PAGE >>
# # #

Daniel T. Rodgers. Atlantic Crossings: Social Politics in a Progressive Age. Cambridge: Harvard University Press, 1998. 672 pp. $35.00 (cloth), ISBN 978-0-674-05131-7.
Reviewed by Victoria de Grazia (Professor of History, Columbia University)
Published on H-State (October, 1999)
NOTE: H-STATE (Peter Dobkin Hall), H-URBAN (Clay McShane) and H-SCI-MED-TECH (Harry M. Marks) have organized a review symposium of Daniel T. Rodgers' Atlantic Crossings. Rodgers' book offers a substantial reinterpretation of Euro-American social reform in the decades 1880-1940; it discusses topics of interest to a great many kinds of historians, including urban history, public health, labor and political history among others.
The symposium leads with a summary of the book by Harry M. Marks (The Johns Hopkins University), to be followed by comments (in separate messages) from Prof. Victoria de Grazia (Columbia University), David Hammack (Case Western Reserve University), Seth Koven (Villanova University), Sonya Michel (University of Illinois at Urbana-Champagne), and Pierre-Yves Saunier (CNRS, Lyon). The author's own comments can be found linked to each individual review.
Anyone who is interested in accessing the colloquium, in whole or in part, can do so in the Book Review Logs under the headings of H-Sci-Med-Tech, H-State, and H-Urban. All of the individual posts will be placed under each list's header.

# # #

DATA LINES >>
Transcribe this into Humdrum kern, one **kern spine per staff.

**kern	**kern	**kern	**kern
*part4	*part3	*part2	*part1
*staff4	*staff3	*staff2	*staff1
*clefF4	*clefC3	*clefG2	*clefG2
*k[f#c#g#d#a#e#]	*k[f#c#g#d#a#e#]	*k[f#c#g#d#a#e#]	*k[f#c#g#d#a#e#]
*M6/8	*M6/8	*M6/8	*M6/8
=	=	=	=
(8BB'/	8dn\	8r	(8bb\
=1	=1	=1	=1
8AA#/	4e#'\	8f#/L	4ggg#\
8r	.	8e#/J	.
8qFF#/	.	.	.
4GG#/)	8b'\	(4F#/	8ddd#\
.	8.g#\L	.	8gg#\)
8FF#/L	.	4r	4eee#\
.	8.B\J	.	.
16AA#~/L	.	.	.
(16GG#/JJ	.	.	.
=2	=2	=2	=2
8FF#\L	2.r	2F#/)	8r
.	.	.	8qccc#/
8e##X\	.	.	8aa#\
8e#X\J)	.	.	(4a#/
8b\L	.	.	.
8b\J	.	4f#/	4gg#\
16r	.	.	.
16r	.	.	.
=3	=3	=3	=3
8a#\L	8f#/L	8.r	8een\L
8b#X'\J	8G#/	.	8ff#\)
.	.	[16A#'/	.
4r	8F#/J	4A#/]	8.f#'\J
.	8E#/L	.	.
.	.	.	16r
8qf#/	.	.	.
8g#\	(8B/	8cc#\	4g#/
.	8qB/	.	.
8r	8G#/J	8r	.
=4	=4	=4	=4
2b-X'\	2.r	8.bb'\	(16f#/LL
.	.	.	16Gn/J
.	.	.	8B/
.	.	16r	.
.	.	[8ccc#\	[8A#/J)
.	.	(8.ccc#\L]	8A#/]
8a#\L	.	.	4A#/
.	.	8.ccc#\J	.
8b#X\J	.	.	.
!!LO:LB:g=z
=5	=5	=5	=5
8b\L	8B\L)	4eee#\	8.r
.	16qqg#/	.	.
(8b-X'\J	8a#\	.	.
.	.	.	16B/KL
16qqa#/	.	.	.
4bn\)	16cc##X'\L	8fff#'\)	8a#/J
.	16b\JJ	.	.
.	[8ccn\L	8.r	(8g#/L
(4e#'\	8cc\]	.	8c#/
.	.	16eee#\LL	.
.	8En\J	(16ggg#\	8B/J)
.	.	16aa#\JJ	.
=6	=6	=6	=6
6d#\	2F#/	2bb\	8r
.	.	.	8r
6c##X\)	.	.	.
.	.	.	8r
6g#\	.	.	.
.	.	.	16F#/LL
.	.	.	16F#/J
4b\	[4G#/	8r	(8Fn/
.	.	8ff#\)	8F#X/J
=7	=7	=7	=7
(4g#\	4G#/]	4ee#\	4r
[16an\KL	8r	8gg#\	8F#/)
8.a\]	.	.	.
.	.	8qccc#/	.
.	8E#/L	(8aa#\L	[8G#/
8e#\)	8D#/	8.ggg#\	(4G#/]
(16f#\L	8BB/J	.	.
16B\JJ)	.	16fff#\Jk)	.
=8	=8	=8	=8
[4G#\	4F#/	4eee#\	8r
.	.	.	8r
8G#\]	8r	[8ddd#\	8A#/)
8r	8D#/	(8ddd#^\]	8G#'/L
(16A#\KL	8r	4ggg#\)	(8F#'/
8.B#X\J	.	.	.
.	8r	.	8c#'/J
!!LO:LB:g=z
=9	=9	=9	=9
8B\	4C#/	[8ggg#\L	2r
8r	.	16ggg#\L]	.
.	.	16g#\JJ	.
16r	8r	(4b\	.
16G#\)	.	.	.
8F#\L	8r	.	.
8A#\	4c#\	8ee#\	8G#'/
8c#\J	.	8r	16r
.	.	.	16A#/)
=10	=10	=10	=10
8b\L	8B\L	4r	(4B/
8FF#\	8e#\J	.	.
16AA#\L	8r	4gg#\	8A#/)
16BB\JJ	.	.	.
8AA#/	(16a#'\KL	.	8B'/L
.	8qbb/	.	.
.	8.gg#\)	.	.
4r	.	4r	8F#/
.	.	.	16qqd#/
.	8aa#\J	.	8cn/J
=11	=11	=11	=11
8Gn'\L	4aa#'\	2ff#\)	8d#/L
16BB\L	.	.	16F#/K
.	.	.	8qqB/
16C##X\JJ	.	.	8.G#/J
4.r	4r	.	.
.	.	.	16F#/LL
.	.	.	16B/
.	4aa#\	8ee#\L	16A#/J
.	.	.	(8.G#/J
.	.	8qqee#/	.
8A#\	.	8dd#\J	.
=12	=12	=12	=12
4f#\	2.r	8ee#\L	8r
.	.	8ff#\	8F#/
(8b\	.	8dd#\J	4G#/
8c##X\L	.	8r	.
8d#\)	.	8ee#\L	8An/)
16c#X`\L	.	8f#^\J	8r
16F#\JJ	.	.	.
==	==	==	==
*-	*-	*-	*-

# # #

TASK LIST >>
• a. Decide whether each statement agrees with the symposium notice. Answer yes or no, and quote the words that decide it. (i) The symposium opens with Harry M. Marks's summary of the book. (ii) The book deals with Euro-American social reform from 1880 to 1940. (iii) The author's comments appear in one separate message after all the reviews.
• b. List every line of the listing that contains the string "kern".

ANSWERS FOR THE EXERCISE >>
• a.
(i) Yes: "The symposium leads with a summary of the book by Harry M. Marks (The Johns Hopkins University)"
(ii) Yes: "a substantial reinterpretation of Euro-American social reform in the decades 1880-1940"
(iii) No: "The author's own comments can be found linked to each individual review."

• b.
Transcribe this into Humdrum kern, one **kern spine per staff.
**kern	**kern	**kern	**kern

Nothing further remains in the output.